Review: Fall of Giants

Ken Follett – The Fall of Giants
  • Publisher : Dutton Adult
  • number of pages : 985
  • Part of a series:  Yes – It is the first part of a trilogy.
  • Contents:
    Billy Twice (his real name is Billy Williams)  is a thirteen-year-old boy, who goes to work in the coal mine underneath the fictional Welsh town of Aberowen in June 1911 for his first time. This is the beginning oft the novel. Three years later the main story begins: Earl Teddy „Fitz“ Fitzherbert of Aberowen, gives a party with many powerful people from around the world as his guests. For example there are Maud Fitzherbert, Fitz’s liberal sister, the German Graf Walter von Ulrich, his Austrian cousin Graf Robert von Ulrich, the Amrican Gus Dewar, a close adviser to the President Woodrow Wilson, Bea Fitzherbert, Fitz’s wife, a Russian Princess an King George V and his wife. Their lives and those of their families are followed by the reader during the coming  years. Other important characters are the two Russian orphans Gregori and Lev Pushkov, who work in a railway factory, and have good reason not to like Bea an the rest of her family. The book ends in January 1924, so it plays during the time of World War 1, the Russian Revolution and the woman´s suffragette movement.
  • Review:
    I liked this book very much.
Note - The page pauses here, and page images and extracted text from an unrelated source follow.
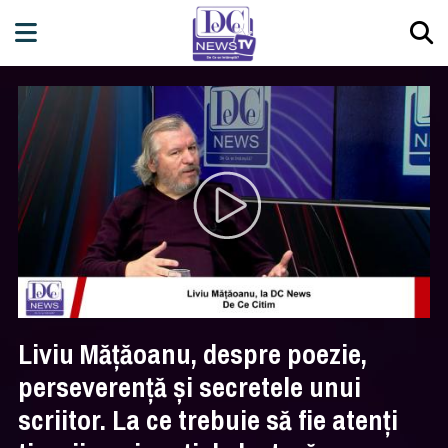
Liviu Mățăoanu, despre poezie,
perseverență și secretele unui
scriitor. La ce trebuie să fie atenți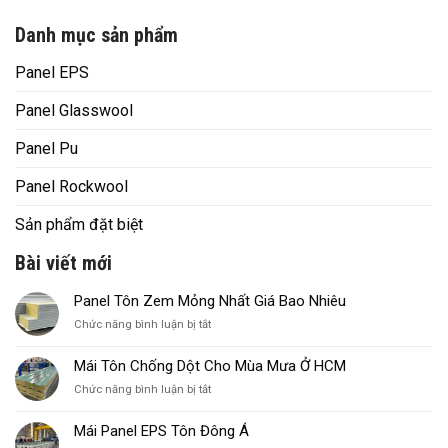
Danh mục sản phẩm
Panel EPS
Panel Glasswool
Panel Pu
Panel Rockwool
Sản phẩm đặt biệt
Bài viết mới
Panel Tôn Zem Mỏng Nhất Giá Bao Nhiêu
ở
Chức năng bình luận bị tắt
Panel
Tôn
Mái Tôn Chống Dột Cho Mùa Mưa Ở HCM
Zem
ở
Chức năng bình luận bị tắt
Mỏng
Mái
Nhất
Tôn
Giá
Mái Panel EPS Tôn Đông Á
Chống
Bao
It is brilliant, how Follett brings in the five families an combines their lives. So history becomes alive and you can understand how it all fits together.  I like it that Follett explains the time from the different perspectives of the five families, which each belong to a different country: America, England / Scotland, Germany and Russia. I am impressed how he manages to mix their lives and makes the reader understand how difficult life was in this time. The big, exciting, historical narrative is told by telling many little personal and individual stories of the people. I like the love-stories between Ethel an Fitz as well as the one of Maud and Walter most. I love the many little details of their live and the way Follett tells them in a lovely way. It is a good mixture of love and war and I, who normally isn´t very interested in history, likes the way  it is presented here as well as in many other books by Ken Follett. Although it was a very long book, especially for persons like me, who are not as good in the English language, I am happy I decided to read it, because it was easily understood and a wonderful story. So I am locking forward to read the next part of the trilogy and experience, how the stories go on and the families come together again.